The International Military Tribunal for the Far East or the Nanking War Crimes Tribunal, stated the death toll of the Nanking Massacre as ranging between 200,000 and 300,000. The death toll of 300,000 is the official estimate engraved on the stone wall at the entrance of the "Memorial Hall for Compatriot Victims of the Japanese Military's Nanking Massacre" in Nanjing.

In 1947 at the Nanking War Crimes Tribunal, the verdict of Lieutenant General Tani Hisao, the commander of the 6th Division quoted the figure of more than 300,000 death tolls. Apparently this estimate was made from burial records and eyewitness accounts. It concluded that some 190,000 were illegally executed at various execution sites and 150,000 were individually massacred. The International Military Tribunal for the Far East estimated in its judgment that "over 200,000" or "over 100,000" civilians and prisoners of war were murdered during the first six weeks of the Japanese occupation.
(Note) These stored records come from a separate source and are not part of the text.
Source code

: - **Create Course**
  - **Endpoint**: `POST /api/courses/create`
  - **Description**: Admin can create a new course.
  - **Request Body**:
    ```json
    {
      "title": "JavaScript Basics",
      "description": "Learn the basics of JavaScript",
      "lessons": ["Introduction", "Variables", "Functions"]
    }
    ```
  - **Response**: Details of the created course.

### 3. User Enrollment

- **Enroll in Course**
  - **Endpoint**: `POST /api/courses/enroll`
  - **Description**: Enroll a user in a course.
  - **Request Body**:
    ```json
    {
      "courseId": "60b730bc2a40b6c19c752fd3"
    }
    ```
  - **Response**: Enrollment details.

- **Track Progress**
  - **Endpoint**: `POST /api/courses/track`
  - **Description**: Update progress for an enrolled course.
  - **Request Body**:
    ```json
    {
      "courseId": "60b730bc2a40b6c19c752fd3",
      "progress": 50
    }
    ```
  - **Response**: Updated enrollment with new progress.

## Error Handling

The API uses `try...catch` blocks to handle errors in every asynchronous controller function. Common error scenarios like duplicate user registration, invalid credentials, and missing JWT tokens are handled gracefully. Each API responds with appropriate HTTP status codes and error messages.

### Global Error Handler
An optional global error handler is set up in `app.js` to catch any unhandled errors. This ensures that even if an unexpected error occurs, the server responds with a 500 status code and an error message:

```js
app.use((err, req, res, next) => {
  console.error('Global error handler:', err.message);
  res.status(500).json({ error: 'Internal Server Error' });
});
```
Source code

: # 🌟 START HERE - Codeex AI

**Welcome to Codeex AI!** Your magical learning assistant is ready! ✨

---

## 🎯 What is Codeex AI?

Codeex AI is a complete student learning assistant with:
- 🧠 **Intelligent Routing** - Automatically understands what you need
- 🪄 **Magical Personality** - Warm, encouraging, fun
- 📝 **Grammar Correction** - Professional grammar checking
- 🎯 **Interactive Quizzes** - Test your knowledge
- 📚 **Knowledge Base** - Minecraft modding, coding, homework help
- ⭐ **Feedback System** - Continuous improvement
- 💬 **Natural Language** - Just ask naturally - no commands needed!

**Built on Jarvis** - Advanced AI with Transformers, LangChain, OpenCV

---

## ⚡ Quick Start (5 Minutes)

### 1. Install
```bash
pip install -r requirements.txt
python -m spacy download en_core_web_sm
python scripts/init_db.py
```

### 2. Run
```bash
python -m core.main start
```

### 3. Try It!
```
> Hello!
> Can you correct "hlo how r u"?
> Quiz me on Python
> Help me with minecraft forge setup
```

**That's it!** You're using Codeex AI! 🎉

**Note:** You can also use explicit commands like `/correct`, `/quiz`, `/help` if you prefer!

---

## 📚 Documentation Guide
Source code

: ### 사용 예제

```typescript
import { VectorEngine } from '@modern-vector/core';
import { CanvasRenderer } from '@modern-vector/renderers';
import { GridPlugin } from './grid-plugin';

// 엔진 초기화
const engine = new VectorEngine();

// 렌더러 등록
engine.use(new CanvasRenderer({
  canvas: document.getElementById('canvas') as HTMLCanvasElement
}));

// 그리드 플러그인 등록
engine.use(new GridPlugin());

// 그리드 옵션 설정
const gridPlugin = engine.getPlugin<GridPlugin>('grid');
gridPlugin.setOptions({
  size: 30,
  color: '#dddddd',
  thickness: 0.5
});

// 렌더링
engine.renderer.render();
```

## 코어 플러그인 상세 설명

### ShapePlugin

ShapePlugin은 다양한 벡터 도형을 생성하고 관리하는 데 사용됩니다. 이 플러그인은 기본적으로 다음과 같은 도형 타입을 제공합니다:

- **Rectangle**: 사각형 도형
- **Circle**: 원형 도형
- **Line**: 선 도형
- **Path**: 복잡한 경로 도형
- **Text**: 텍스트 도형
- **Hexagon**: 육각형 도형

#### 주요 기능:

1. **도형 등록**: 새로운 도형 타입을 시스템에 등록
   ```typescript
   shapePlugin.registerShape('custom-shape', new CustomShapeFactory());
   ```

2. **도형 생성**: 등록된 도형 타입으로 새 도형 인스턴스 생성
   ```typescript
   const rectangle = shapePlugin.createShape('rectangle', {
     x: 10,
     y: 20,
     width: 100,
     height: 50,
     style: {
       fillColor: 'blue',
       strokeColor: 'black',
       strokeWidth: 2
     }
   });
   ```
That number was based on burial records submitted by two charitable organizations, the Red Swastika Society and the Chung Shan Tang (Tsung Shan Tong), the research done by Smythe and some estimates given by survivors.

At the Tokyo Tribunal of War Criminals, the Nanking Massacre death toll was presented either as "more than 200,000" or "more than 100,000".

Modern historians like Kasahara Tokushi at Tsuru University and Fujiwara Akira, a professor emeritus at Hitotsubashi University, take into account the entire Nanjing Special Municipality, which consisted of the walled city and its neighboring six counties, came up to an estimate approaching or over 200,000. Other Japanese historians, depending on their definition of the geographical and time duration of the killings, place the death toll on a much wider scale from 40,000 to 300,000. In China today most estimates of the Nanking Massacre range from 200,000 to 400,000, with no notable historian going below 100,000.